Column: Praise for a guy still working — at age 91

Charles “Hamp” Vest, in front of the dump truck he drives at the Acco Stone Quarry, just outside Blacksburg. He’ll turn 92 in July, and works 40 to 50 hours a week. | By MATT GENTRY
The world has no shortage of unsung heroes. Last week I was lucky to meet one. His name is Charles Hampton Vest, but everybody he knows calls him Hamp.
They’ve called him that for a long, long time. Hamp will turn 92 in July. Living long is not necessarily heroic. But I’d submit that working full time in a quarry at his age makes him one.
It’s no paper-shuffling desk job. For 40 to 50 hours a week, Hamp operates a dump truck that’s so tall he must clamber up a ladder to get into the driver’s seat.
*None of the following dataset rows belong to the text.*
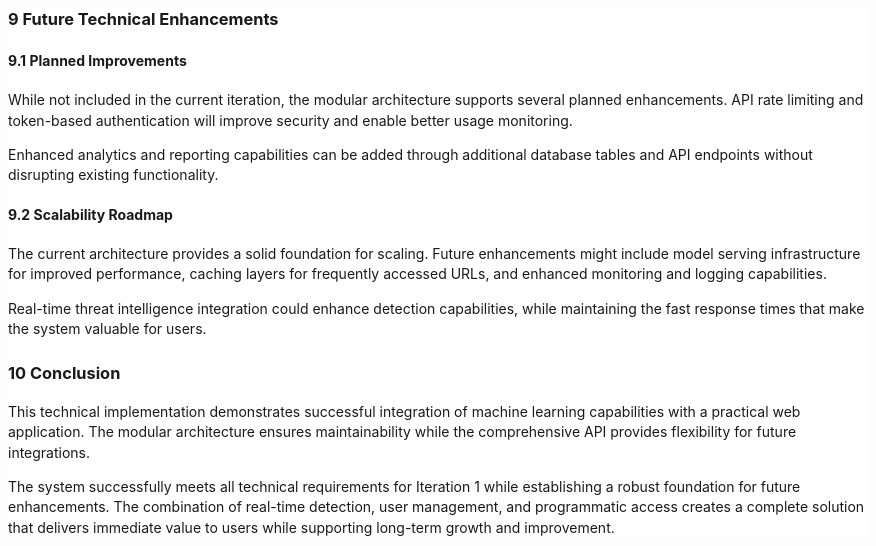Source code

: ### 9 Future Technical Enhancements
#### 9.1 Planned Improvements
While not included in the current iteration, the modular architecture supports several planned enhancements. API rate limiting and token-based authentication will improve security and enable better usage monitoring.

Enhanced analytics and reporting capabilities can be added through additional database tables and API endpoints without disrupting existing functionality.

#### 9.2 Scalability Roadmap
The current architecture provides a solid foundation for scaling. Future enhancements might include model serving infrastructure for improved performance, caching layers for frequently accessed URLs, and enhanced monitoring and logging capabilities.

Real-time threat intelligence integration could enhance detection capabilities, while maintaining the fast response times that make the system valuable for users.

### 10 Conclusion
This technical implementation demonstrates successful integration of machine learning capabilities with a practical web application. The modular architecture ensures maintainability while the comprehensive API provides flexibility for future integrations.

The system successfully meets all technical requirements for Iteration 1 while establishing a robust foundation for future enhancements. The combination of real-time detection, user management, and programmatic access creates a complete solution that delivers immediate value to users while supporting long-term growth and improvement.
There are 35-year old men who couldn’t do it with the grace and ease that he does. Until a little more a year ago he operated a huge bulldozer.
Did I mention Hamp has only one arm? That’s a bit of an exaggeration. He has only one hand. Doctors amputated the left one at his wrist in 1953, long after he’d injured it working on U.S. 460 between Shawsville and Elliston. More about that later.
He’s a husband of 66 years, father of four, and has so many grandchildren he’s lost count. The same goes for his posse of great-grandkids. “You’ll have to ask Louise about that,” he said, referring to his wife. She’s the one who keeps track.
The answer is nine and seven respectively, Louise Vest informed me later. The grandchildren are ages 7 to 38. The great-grandchildren range from 4 to 12.
Hamp and Louise live in the Check area of Floyd County, on a 72-acre cattle farm off Alleghany Spring Road. He works at the Acco Stone Quarry off Jennelle Road, just outside Blacksburg in Montgomery County. It’s a huge, 400-acre limestone pit that sidles up to the Smart Road and employs 20.